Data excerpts
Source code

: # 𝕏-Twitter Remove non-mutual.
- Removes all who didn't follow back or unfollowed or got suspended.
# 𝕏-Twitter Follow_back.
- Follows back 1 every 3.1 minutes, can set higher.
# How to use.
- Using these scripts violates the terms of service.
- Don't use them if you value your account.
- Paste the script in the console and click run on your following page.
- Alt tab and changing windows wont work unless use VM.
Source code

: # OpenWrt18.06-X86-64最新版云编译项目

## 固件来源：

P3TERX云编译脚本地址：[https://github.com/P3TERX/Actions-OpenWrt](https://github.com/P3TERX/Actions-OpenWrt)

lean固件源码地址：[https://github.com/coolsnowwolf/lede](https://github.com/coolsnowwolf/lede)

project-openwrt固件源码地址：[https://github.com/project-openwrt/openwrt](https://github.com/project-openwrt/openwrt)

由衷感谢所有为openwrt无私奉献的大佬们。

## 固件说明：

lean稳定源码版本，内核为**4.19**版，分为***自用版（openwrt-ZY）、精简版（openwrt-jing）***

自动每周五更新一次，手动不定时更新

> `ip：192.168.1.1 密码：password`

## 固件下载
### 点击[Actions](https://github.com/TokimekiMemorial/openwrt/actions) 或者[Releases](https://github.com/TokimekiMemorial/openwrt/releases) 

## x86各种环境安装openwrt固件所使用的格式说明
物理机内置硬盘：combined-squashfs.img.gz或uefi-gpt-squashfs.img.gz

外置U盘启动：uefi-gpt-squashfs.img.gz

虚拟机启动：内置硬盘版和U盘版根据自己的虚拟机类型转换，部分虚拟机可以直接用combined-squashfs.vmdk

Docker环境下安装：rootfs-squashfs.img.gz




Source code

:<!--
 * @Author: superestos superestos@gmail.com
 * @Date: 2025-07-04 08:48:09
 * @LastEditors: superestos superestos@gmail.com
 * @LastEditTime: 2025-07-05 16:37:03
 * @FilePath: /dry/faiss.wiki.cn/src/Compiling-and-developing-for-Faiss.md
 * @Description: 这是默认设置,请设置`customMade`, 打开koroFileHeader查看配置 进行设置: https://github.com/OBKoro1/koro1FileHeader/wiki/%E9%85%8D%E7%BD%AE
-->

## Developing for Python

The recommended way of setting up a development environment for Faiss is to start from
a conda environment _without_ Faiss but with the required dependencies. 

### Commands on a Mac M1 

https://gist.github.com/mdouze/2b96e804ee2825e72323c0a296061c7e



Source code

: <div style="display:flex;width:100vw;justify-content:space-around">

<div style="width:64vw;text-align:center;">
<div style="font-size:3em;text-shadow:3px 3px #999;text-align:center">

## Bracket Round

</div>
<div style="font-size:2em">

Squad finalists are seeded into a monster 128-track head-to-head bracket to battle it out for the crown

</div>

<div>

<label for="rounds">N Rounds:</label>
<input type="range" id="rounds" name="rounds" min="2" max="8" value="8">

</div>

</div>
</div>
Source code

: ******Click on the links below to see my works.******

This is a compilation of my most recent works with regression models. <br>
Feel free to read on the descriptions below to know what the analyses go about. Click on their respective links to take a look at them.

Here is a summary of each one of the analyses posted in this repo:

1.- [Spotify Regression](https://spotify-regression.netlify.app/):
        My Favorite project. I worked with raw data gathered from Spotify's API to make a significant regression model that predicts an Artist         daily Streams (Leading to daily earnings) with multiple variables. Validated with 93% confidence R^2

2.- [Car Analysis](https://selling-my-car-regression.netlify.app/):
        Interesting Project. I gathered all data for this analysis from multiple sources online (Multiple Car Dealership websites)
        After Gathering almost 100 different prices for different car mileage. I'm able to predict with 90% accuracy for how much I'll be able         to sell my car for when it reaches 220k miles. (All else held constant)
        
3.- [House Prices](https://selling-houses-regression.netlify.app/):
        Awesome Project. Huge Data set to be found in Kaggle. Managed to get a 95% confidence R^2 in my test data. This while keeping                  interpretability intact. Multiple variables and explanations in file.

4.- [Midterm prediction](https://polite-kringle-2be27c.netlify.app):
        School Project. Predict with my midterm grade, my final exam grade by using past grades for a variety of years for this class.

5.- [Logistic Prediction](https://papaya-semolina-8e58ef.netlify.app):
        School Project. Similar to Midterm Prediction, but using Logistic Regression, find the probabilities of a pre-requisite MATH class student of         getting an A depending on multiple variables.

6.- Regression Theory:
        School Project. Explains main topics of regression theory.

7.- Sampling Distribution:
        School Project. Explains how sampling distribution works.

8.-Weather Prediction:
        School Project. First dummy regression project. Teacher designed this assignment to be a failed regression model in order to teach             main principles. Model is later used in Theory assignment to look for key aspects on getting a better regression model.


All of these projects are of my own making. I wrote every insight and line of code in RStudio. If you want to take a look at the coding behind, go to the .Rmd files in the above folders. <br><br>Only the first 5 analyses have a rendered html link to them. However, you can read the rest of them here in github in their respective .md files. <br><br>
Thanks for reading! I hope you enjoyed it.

> [Requirement]
How many lines in the rows above contain the word "every"? Reply with the number only.

> [Output for this task]
2